__The task__:
Count the lines below that contain the string "NETPROTECT", matching case exactly. Reply with the number only.

__Information shown__:
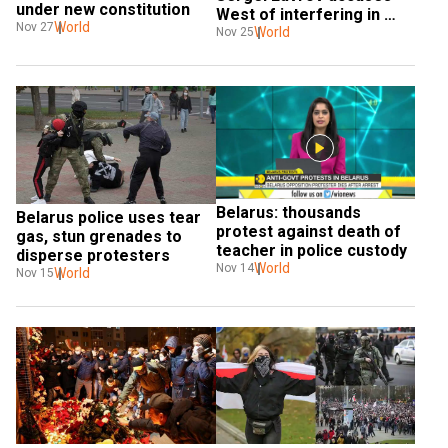
under new constitution
West of interfering in 
World
Nov 27
Belarus
World
Nov 25
Belarus: thousands 
Belarus police uses tear 
protest against death of 
gas, stun grenades to 
teacher in police custody
disperse protesters
World
Nov 14
World
Nov 15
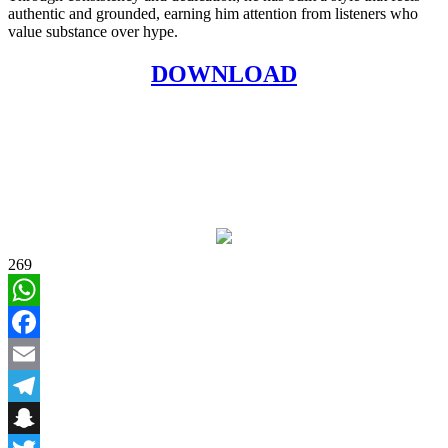
authentic and grounded, earning him attention from listeners who
value substance over hype.
DOWNLOAD
269
WhatsApp
Facebook
Email
Telegram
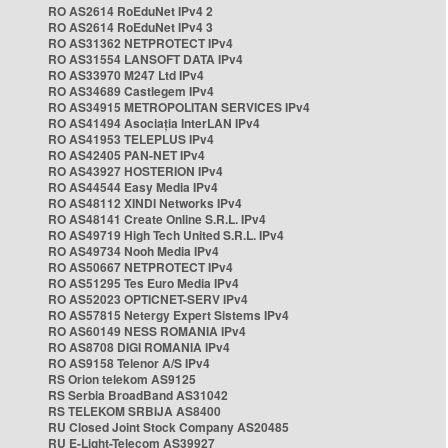
RO AS2614 RoEduNet IPv4 2
RO AS2614 RoEduNet IPv4 3
RO AS31362 NETPROTECT IPv4
RO AS31554 LANSOFT DATA IPv4
RO AS33970 M247 Ltd IPv4
RO AS34689 Castlegem IPv4
RO AS34915 METROPOLITAN SERVICES IPv4
RO AS41494 Asociația InterLAN IPv4
RO AS41953 TELEPLUS IPv4
RO AS42405 PAN-NET IPv4
RO AS43927 HOSTERION IPv4
RO AS44544 Easy Media IPv4
RO AS48112 XINDI Networks IPv4
RO AS48141 Create Online S.R.L. IPv4
RO AS49719 High Tech United S.R.L. IPv4
RO AS49734 Nooh Media IPv4
RO AS50667 NETPROTECT IPv4
RO AS51295 Tes Euro Media IPv4
RO AS52023 OPTICNET-SERV IPv4
RO AS57815 Netergy Expert Sistems IPv4
RO AS60149 NESS ROMANIA IPv4
RO AS8708 DIGI ROMANIA IPv4
RO AS9158 Telenor A/S IPv4
RS Orion telekom AS9125
RS Serbia BroadBand AS31042
RS TELEKOM SRBIJA AS8400
RU Closed Joint Stock Company AS20485
RU E-Light-Telecom AS39927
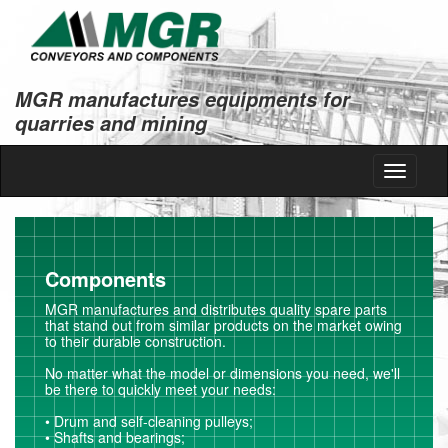
MGR manufactures equipments for
quarries and mining
Toggle
navigati
Components
MGR manufactures and distributes quality spare parts
that stand out from similar products on the market owing
to their durable construction.
No matter what the model or dimensions you need, we'll
be there to quickly meet your needs:
• Drum and self-cleaning pulleys;
• Shafts and bearings;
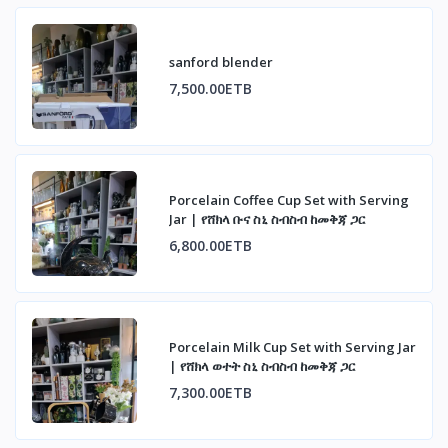
sanford blender
7,500.00ETB
Porcelain Coffee Cup Set with Serving
Jar | የሸክላ ቡና ስኒ ስብስብ ከመቅጃ ጋር
6,800.00ETB
Porcelain Milk Cup Set with Serving Jar
| የሸክላ ወተት ስኒ ስብስብ ከመቅጃ ጋር
7,300.00ETB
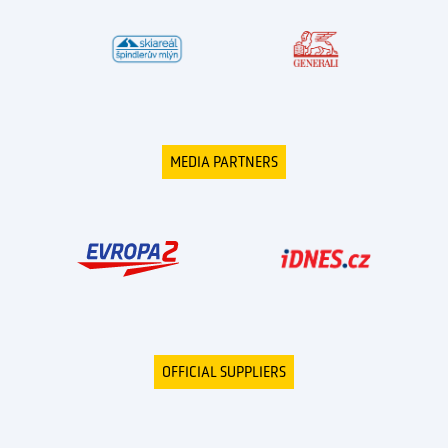
MEDIA PARTNERS
OFFICIAL SUPPLIERS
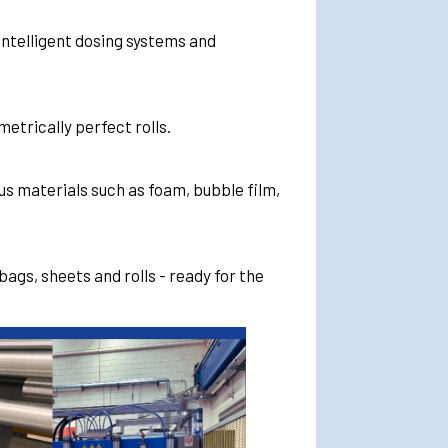
intelligent dosing systems and
etrically perfect rolls.
s materials such as foam, bubble film,
bags, sheets and rolls - ready for the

__Task answer__:
2